Le tabou de l’incontinence
La maternité a ses bonheurs, mais aussi ses aléas. L’incontinence urinaire en fait partie. Le plus souvent taboue, elle est pourtant assez fréquente puisqu’elle touche 20% des femmes ayant donné naissance à un enfant. Heureusement, dans de nombreux cas, les problèmes se résorbent après quelques semaines, voire quelques mois. Il existe deux types d’incontinence. L’incontinence d’urgence d’abord. Elle est liée à une vessie dite «hyperactive», qui se contracte trop fréquemment, soit avant que la vessie ne soit pleine. La femme ressent un besoin urgent d’uriner qui se solde par des fuites incontrôlées. Mais les femmes qui viennent d’avoir un enfant sont plus souvent confrontées à l’incontinence d’«effort». Course à pied, soulèvement d’un poids, toux, éternuement ou éclat de rire peuvent entraîner une augmentation subite de la pression sur l’abdomen et donner lieu à des fuites d’urine. «Or, pour pouvoir résister à des pressions brusques, l’urètre doit avoir un ancrage ligamentaire solide», explique le Dr Chahin Achtari. En effet, l’urètre est le conduit musculaire par lequel l’urine est acheminée de la vessie vers l’extérieur. Le sphincter s’ouvre et se ferme pour permettre son évacuation. Si la base ligamentaire est affaiblie, alors l’urètre devient trop mobile et ne peut plus être comprimé en cas de pressions brusques. Les muscles du périnée participent également au soutien secondaire de l’urètre et peuvent aussi avoir été affaiblis.
Une élongation, une distension ou carrément une déchirure de ces ligaments peuvent expliquer les problèmes d’incontinence. De telles lésions peuvent survenir durant la grossesse déjà et entraîner des problèmes par la suite. Elles peuvent être causées par le poids du bébé, mais pas seulement. Lors de la grossesse, il se produit un relâchement naturel des tissus, dû à l’augmentation de sécrétion de progestérone qui va permettre l’accouchement. L’accouchement par voie basse, selon la façon dont il se déroule, est clairement un facteur de risque. En effet, le passage du bébé par les voies naturelles peut abîmer le nerf honteux ainsi que les structures ligamentaires qui soutiennent l’urètre. Le sphincter urétral est innervé par ce nerf, qui chemine le long de la voie pelvienne. L’accouchement traumatique (utilisation d’instruments, importantes déchirures) peut causer une incontinence urinaire, de même qu’un gros bébé, un accouchement prolongé, par exemple lorsque la tête du bébé reste longtemps dans la cavité pelvienne venant comprimer le nerf honteux qui innerve le sphincter urétral, ou encore des accouchements multiples. «Bien que la plupart des lésions graves se produisent lors du premier accouchement, des accouchements successifs par voie basse abîment la musculature urétrale et périnéale, impliquées dans le mécanisme de continence», confirme le spécialiste.

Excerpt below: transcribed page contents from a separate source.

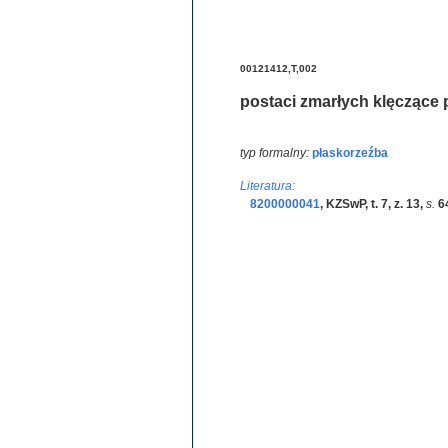
00121412,T,002
postaci zmarłych klęczące
typ formalny:
płaskorzeźba
Literatura:
8200000041
,
KZSwP, t. 7, z. 13
,
s.
6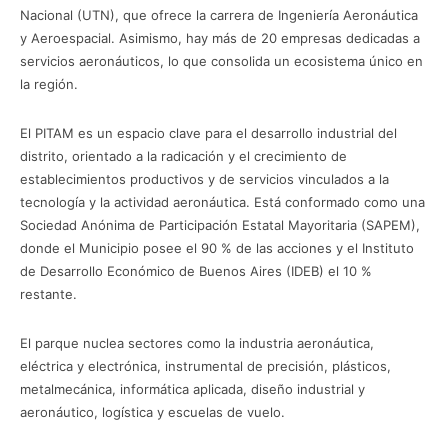
Nacional (UTN), que ofrece la carrera de Ingeniería Aeronáutica
y Aeroespacial. Asimismo, hay más de 20 empresas dedicadas a
servicios aeronáuticos, lo que consolida un ecosistema único en
la región.
El PITAM es un espacio clave para el desarrollo industrial del
distrito, orientado a la radicación y el crecimiento de
establecimientos productivos y de servicios vinculados a la
tecnología y la actividad aeronáutica. Está conformado como una
Sociedad Anónima de Participación Estatal Mayoritaria (SAPEM),
donde el Municipio posee el 90 % de las acciones y el Instituto
de Desarrollo Económico de Buenos Aires (IDEB) el 10 %
restante.
El parque nuclea sectores como la industria aeronáutica,
eléctrica y electrónica, instrumental de precisión, plásticos,
metalmecánica, informática aplicada, diseño industrial y
aeronáutico, logística y escuelas de vuelo.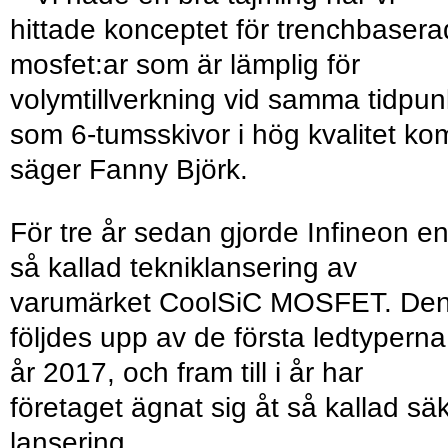
hittade konceptet för trenchbasera
mosfet:ar som är lämplig för
volymtillverkning vid samma tidpun
som 6-tumsskivor i hög kvalitet ko
säger Fanny Björk.
För tre år sedan gjorde Infineon e
så kallad tekniklansering av
varumärket CoolSiC MOSFET. De
följdes upp av de första ledtyperna
år 2017, och fram till i år har
företaget ägnat sig åt så kallad sä
lansering.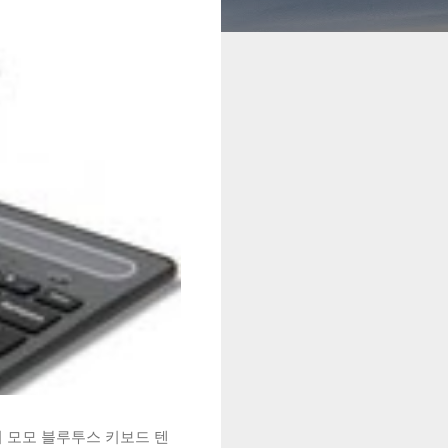
시 모모 블루투스 키보드 텐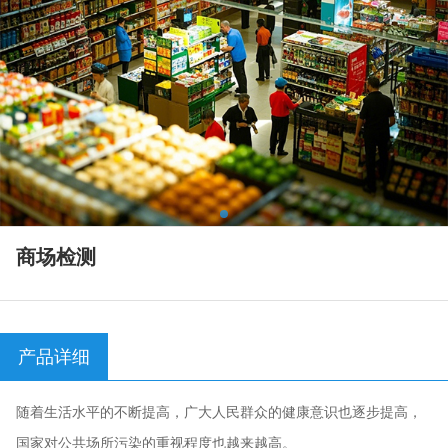
商场检测
产品详细
随着生活水平的不断提高，广大人民群众的健康意识也逐步提高，
国家对公共场所污染的重视程度也越来越高。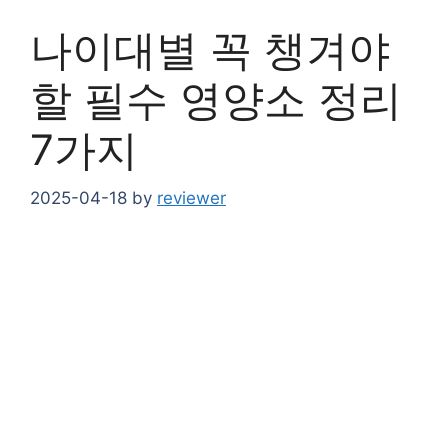
나이대별 꼭 챙겨야
할 필수 영양소 정리
7가지
2025-04-18
by
reviewer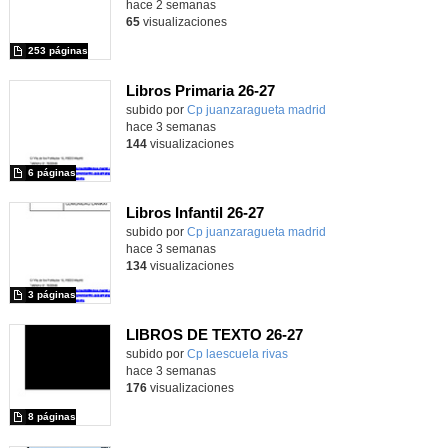
hace 2 semanas
65
visualizaciones
253 páginas
Libros Primaria 26-27
subido por
Cp juanzaragueta madrid
-
hace 3 semanas
144
visualizaciones
6 páginas
Libros Infantil 26-27
subido por
Cp juanzaragueta madrid
-
hace 3 semanas
134
visualizaciones
3 páginas
LIBROS DE TEXTO 26-27
subido por
Cp laescuela rivas
-
hace 3 semanas
176
visualizaciones
8 páginas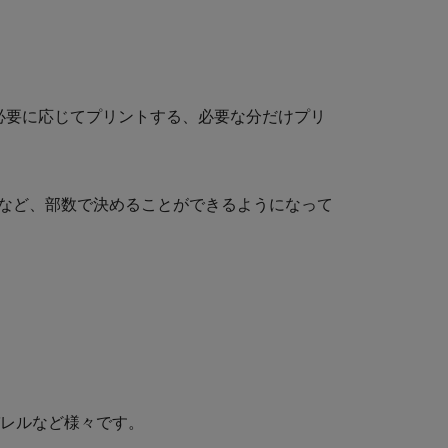
味し、「必要に応じてプリントする、必要な分だけプリ
枚など、部数で決めることができるようになって
レルなど様々です。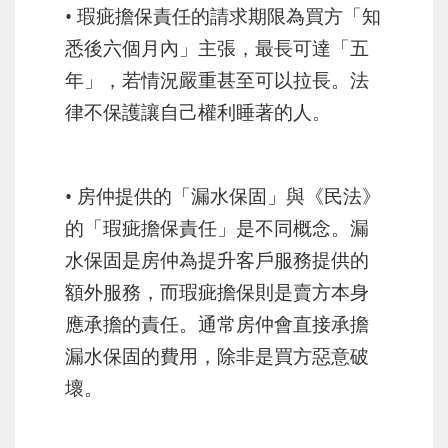
• 瑕疵擔保責任的請求期限為買方「知
悉後六個月內」主張，最長可達「五
年」，若情況嚴重甚至可以拉長。法
律不保護讓自己權利睡著的人。
• 房仲提供的「漏水保固」與《民法》
的「瑕疵擔保責任」是不同概念。漏
水保固是房仲為提升客戶服務提供的
額外服務，而瑕疵擔保則是賣方本身
應承擔的責任。通常房仲會直接承擔
漏水保固的費用，除非是買方惡意破
壞。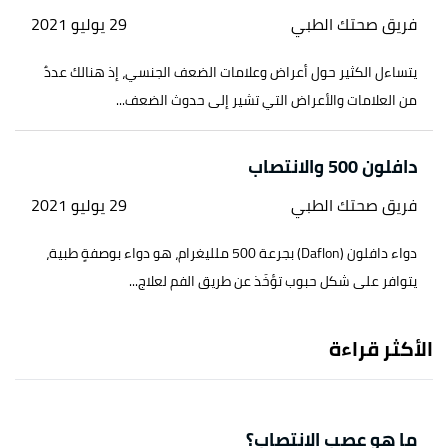
فريق صحتك الطبي
29 يوليو 2021
يتساءل الكثير حول أعراض وعلامات الضعف الجنسي، إذ هنالك عددٌ
من العلامات والأعراض التي تشير إلى حدوث الضعف...
دافلون 500 والانتصاب
فريق صحتك الطبي
29 يوليو 2021
دواء دافلون (Daflon) بجرعة 500 ملليغرام، هو دواء بوصفةٍ طبية،
يتوافر على شكل حبوب تؤخَذ عن طريق الفم لعلاج...
الأكثر قراءة
ما هو عصب الانتصاب؟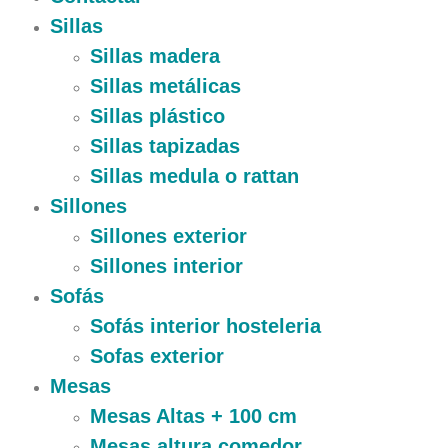
Sillas
Sillas madera
Sillas metálicas
Sillas plástico
Sillas tapizadas
Sillas medula o rattan
Sillones
Sillones exterior
Sillones interior
Sofás
Sofás interior hosteleria
Sofas exterior
Mesas
Mesas Altas + 100 cm
Mesas altura comedor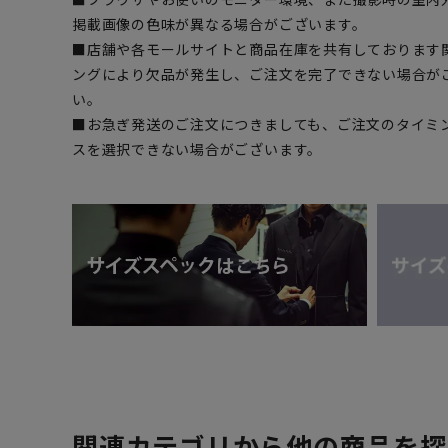
掲載画像の色味が異なる場合がございます。
■店舗や各モールサイトと商品在庫を共有しております
ングにより欠品が発生し、ご注文を完了できない場合が
い。
■お急ぎ発送のご注文につきましても、ご注文のタイミ
スを選択できない場合がございます。
関連カテゴリから他の商品を探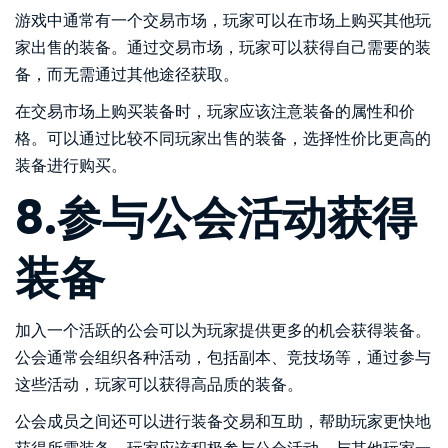
游戏中通常有一个交易市场，玩家可以在市场上购买其他玩
家出售的装备。通过交易市场，玩家可以获得自己需要的装
备，而无需通过其他途径获取。
在交易市场上购买装备时，玩家应该注意装备的属性和价
格。可以通过比较不同玩家出售的装备，选择性价比更高的
装备进行购买。
8.参与公会活动获得
装备
加入一个活跃的公会可以为玩家提供更多的机会获得装备。
公会通常会组织各种活动，包括副本、竞技场等，通过参与
这些活动，玩家可以获得高品质的装备。
公会成员之间还可以进行装备交易和互助，帮助玩家更快地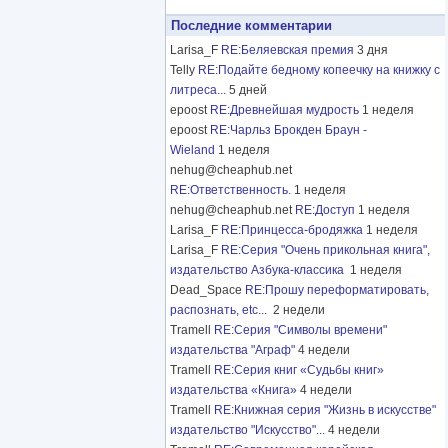
Последние комментарии
Larisa_F
RE:Беляевская премия
3 дня
Telly
RE:Подайте бедному копеечку на книжку с
литреса...
5 дней
epoost
RE:Древнейшая мудрость
1 неделя
epoost
RE:Чарльз Брокден Браун -
Wieland
1 неделя
nehug@cheaphub.net
RE:Ответственность.
1 неделя
nehug@cheaphub.net
RE:Доступ
1 неделя
Larisa_F
RE:Принцесса-бродяжка
1 неделя
Larisa_F
RE:Серия "Очень прикольная книга",
издательство Азбука-классика
1 неделя
Dead_Space
RE:Прошу переформатировать,
распознать, etc...
2 недели
Tramell
RE:Серия "Символы времени"
издательства "Аграф"
4 недели
Tramell
RE:Серия книг «Судьбы книг»
издательства «Книга»
4 недели
Tramell
RE:Книжная серия "Жизнь в искусстве"
издательство "Искусство"...
4 недели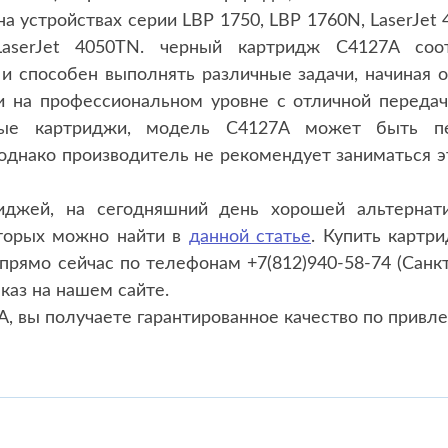
 устройствах серии LBP 1750, LBP 1760N, LaserJet 40
 LaserJet 4050TN. черный картридж C4127A со
и способен выполнять различные задачи, начиная от
 на профессиональном уровне с отличной передаче
ные картриджи, модель C4127A может быть пе
однако производитель не рекомендует заниматься э
иджей, на сегодняшний день хорошей альтернат
оторых можно найти в
данной статье
. Купить картр
рямо сейчас по телефонам +7(812)940-58-74 (Санкт
аказ на нашем сайте.
, вы получаете гарантированное качество по привле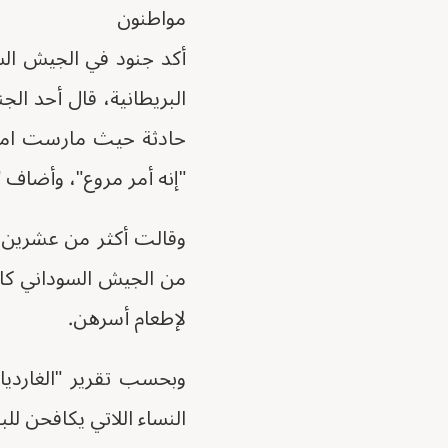
مواطنون
أكد جنود في الجيش السو
البريطانية، قال أحد الج
حادثة حيث مارست امرأة
"إنه أمر مروع"، وأضاف "ك
وقالت أكثر من عشرين ا
من الجيش السوداني كانت
لإطعام أسرهن.
وبحسب تقرير "الغارديا
النساء اللاتي يكافحن لل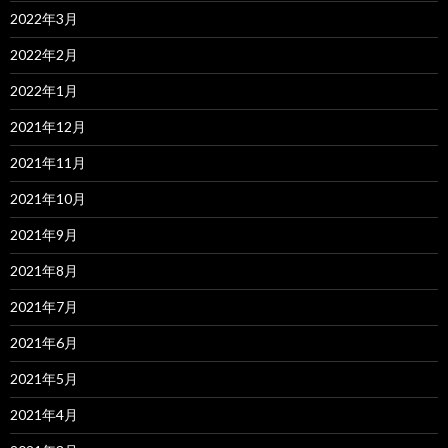
2022年3月
2022年2月
2022年1月
2021年12月
2021年11月
2021年10月
2021年9月
2021年8月
2021年7月
2021年6月
2021年5月
2021年4月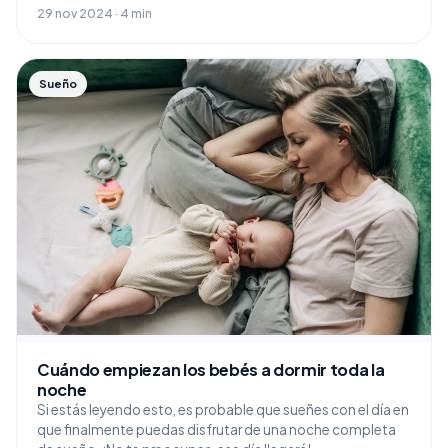
29 nov 2024 · 4 min
Sueño
Cuándo empiezan los bebés a dormir toda la
noche
Si estás leyendo esto, es probable que sueñes con el día en
que finalmente puedas disfrutar de una noche completa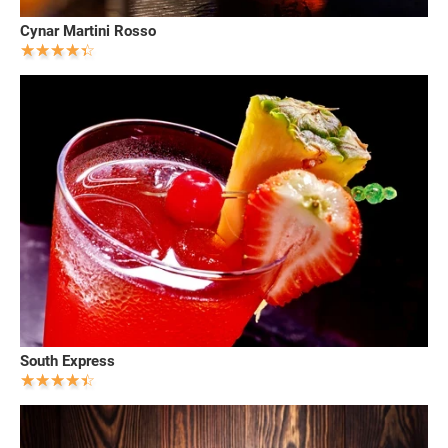
Cynar Martini Rosso
South Express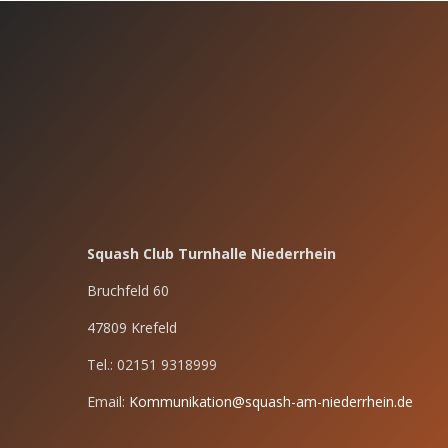
Squash Club Turnhalle Niederrhein
Bruchfeld 60
47809 Krefeld
Tel.: 02151 9318999
Email:
Kommunikation@squash-am-niederrhein.de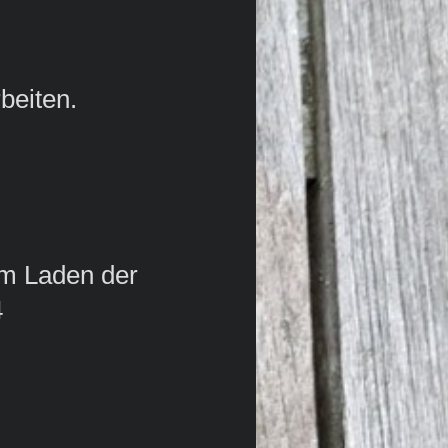
beiten.
im Laden der
4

Est-ce à dire que la césarienne protège de l’incontinence? «C’est vrai, admet le Dr Achtari. On rencontre un peu moins de problèmes d’incontinence après une césarienne. Toutefois, ce n’est pas une raison suffisante pour choisir d’accoucher de cette façon», pose le spécialiste. Surtout que des solutions existent. Après un accouchement instrumenté, un gros bébé ou des déchirures importantes du périnée, un traitement de physiothérapie sera proposé. Au CHUV notamment, une consultation spécialisée reçoit les femmes gênées par ce problème. Très souvent, la prise de conscience de son anatomie, la pratique d’exercices de contraction musculaire (technique du bio-feed-back) ou l’électrostimulation (pose d’électrodes pour contracter et stimuler les tissus et les muscles) permettent de dépasser ces problèmes. S’ils persistent, une intervention chirurgicale pourra être proposée.
La ménopause, un stade à risque
Les problèmes d’incontinence urinaire peuvent également se manifester à la ménopause. Les spécialistes constatent en effet un pic des plaintes des patientes entre 50 et 60 ans. Pourquoi? «En raison de la chute des hormones à la ménopause, les tissus du sphincter, qui sont dotés de récepteurs hormonaux, s’atrophient et se fragilisent», explique le Dr Chahin Achtari. Pour y remédier, on administre des œstrogènes par voie locale qu’on associe à de la rééducation. Si cela ne suffit pas, la prise de médicaments ou un traitement chirurgical pourront être envisagés.